ASSIGNED TASK A >>
In the passage on vascular proliferation of the colon, transcribe the text word for word, starting at the words "Intussusception in children" and ending after "others (6, 7, 8, 9, 10).".
ASSIGNED TASK B >>
According to the passage on vascular proliferation of the colon, what is the most common cause of intussusception in adults?

*** TEXT SHOWN ***

Ischemic-type changes in the mucosa adjacent to one of the lesions (Case 5).

FIGURE 4
figure 4

Possible arteriovenous malformation in the submucosa near one of the lesions (Case 5).

DISCUSSION

We describe five cases of an unusual florid vascular proliferation of the colon in five adult patients. Although the etiology of the lesions is obscure, three of the patients had a documented intussusception, and all cases showed histologic evidence of mucosal prolapse. In each case, the vascular proliferation was associated with a nearby chronic ulcer. In two cases, the surrounding mucosa showed ischemic-type changes, which are known to occur in long-standing intussuseption. These findings, in conjunction with the benign nuclear features of the endothelial cells and lobularity of the lesions, suggest a reactive process. Further support for an indolent process comes from the lack of recurrence in any of the patients after resection, although the follow-up interval was relatively short in three cases.

Intussusception in children is usually idiopathic. In contrast, adult intussusception can usually be attributed to a specific cause (6, 7, 8, 9, 10). This tenet has recently been called into question, however, by a study in which many adult cases diagnosed using CT or magnetic resonance imaging were found to be idiopathic (11). The most common etiology of adult intussusception is the presence of a neoplasm. Other reported causes include Meckel’s diverticulum, adhesions, lymphoid hyperplasia, and ectopic pancreas, among others (6, 7, 8, 9, 10).

There are several reports of intussusception occurring in association with vascular lesions (12, 13, 14, 15, 16). Most of these lesions have had the typical histologic appearance of a hemangioma. We found one report of an intussuscepting angiosarcoma (3); in contrast to our cases, this lesion was metastatic at the time of presentation. Ramsden et al. described a florid vascular proliferation mimicking a primary angiomatous lesion in the cecum of a patient with an ileocolic intussusception (5). The lesion consisted of closely packed, thin-walled vascular channels within the mucosa and submucosa occurring in the vicinity of a polypoid submucosal lipoma acting as a lead point to an intussusception. The mucosa adjacent to the polyp showed areas of ulceration and epithelial regeneration. In contrast to this case, our cases showed no additional mass lesion to serve as a lead point. Yao et al. reported three cases of pyogenic granuloma occurring in the intestines (17). Although our cases shared similar histologic features, they lacked the polypoid gross configuration of these lesions.

*** End of TEXT SHOWN ***
*** RECORDED DATA ***

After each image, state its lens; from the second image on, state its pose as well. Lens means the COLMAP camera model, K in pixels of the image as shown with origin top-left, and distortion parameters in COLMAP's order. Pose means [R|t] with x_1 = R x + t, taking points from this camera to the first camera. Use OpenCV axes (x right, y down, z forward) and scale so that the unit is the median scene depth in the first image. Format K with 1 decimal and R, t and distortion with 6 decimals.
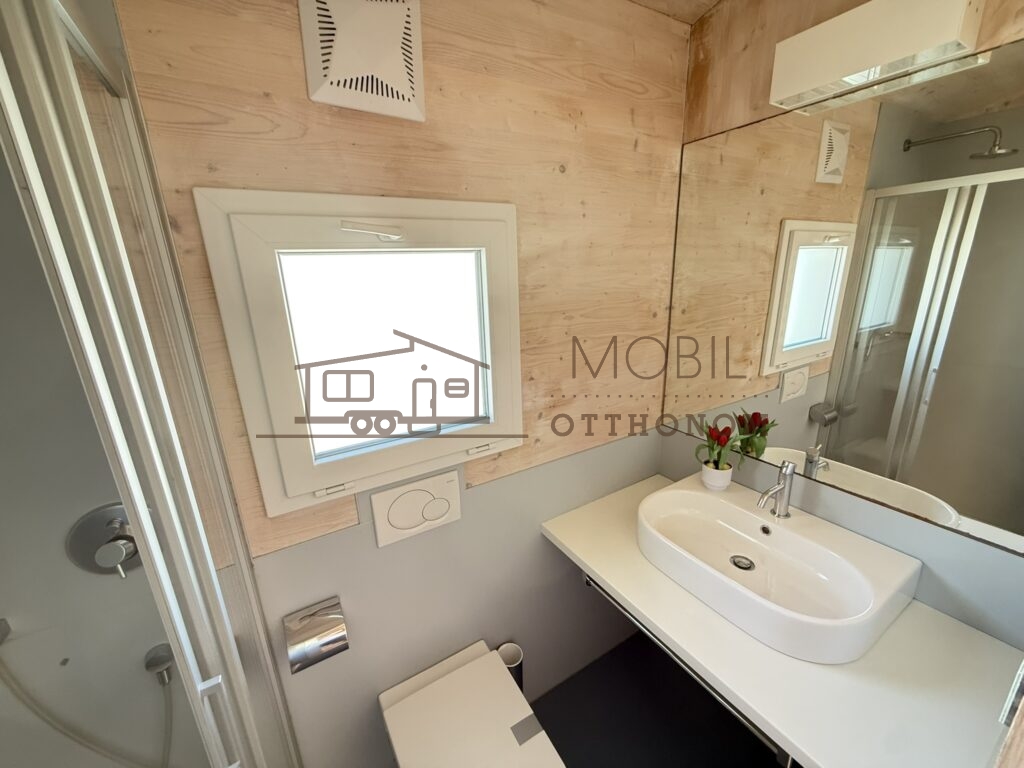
lens RADIAL K [[410.6, 0, 511.0], [0, 410.6, 385.9], [0, 0, 1]] dist [0.002521, -0.000287]
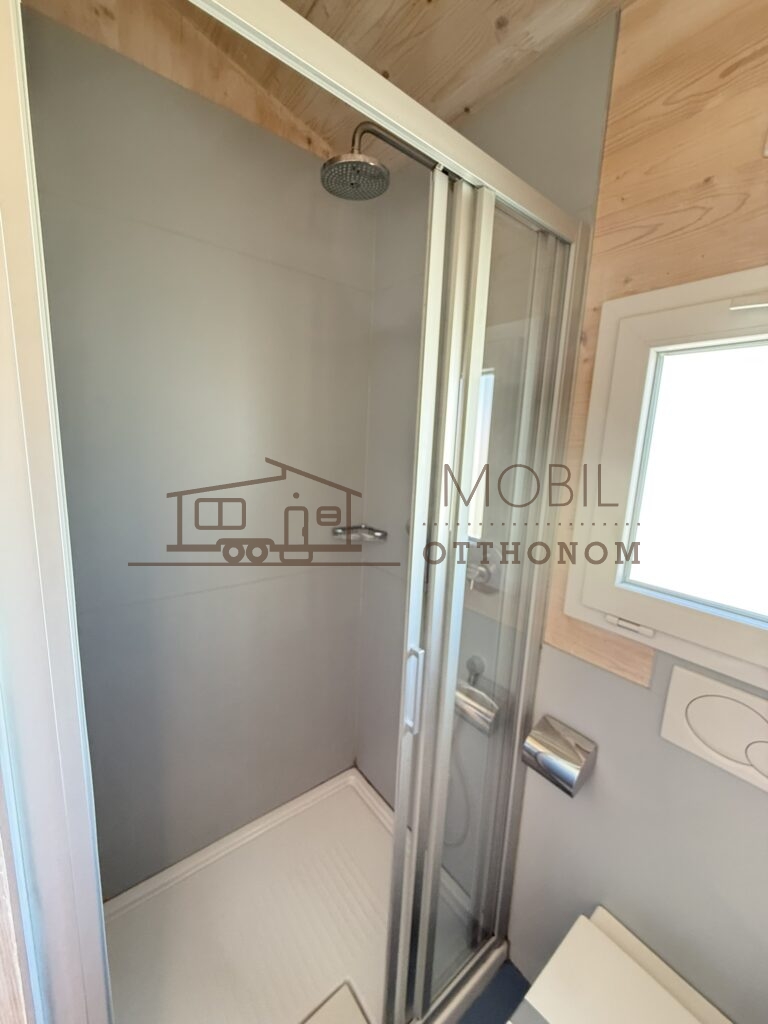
lens RADIAL K [[410.6, 0, 385.0], [0, 410.6, 510.6], [0, 0, 1]] dist [0.002521, -0.000287]
pose [[0.129949, 0.211192, -0.968768, 0.293651], [-0.325274, 0.932061, 0.159558, 0.058079], [0.936648, 0.294381, 0.189816, 0.294126]]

*** End of RECORDED DATA ***

TASK ANSWER A >>
Intussusception in children is usually idiopathic. In contrast, adult intussusception can usually be attributed to a specific cause (6, 7, 8, 9, 10). This tenet has recently been called into question, however, by a study in which many adult cases diagnosed using CT or magnetic resonance imaging were found to be idiopathic (11). The most common etiology of adult intussusception is the presence of a neoplasm. Other reported causes include Meckel’s diverticulum, adhesions, lymphoid hyperplasia, and ectopic pancreas, among others (6, 7, 8, 9, 10).

TASK ANSWER B >>
The presence of a neoplasm.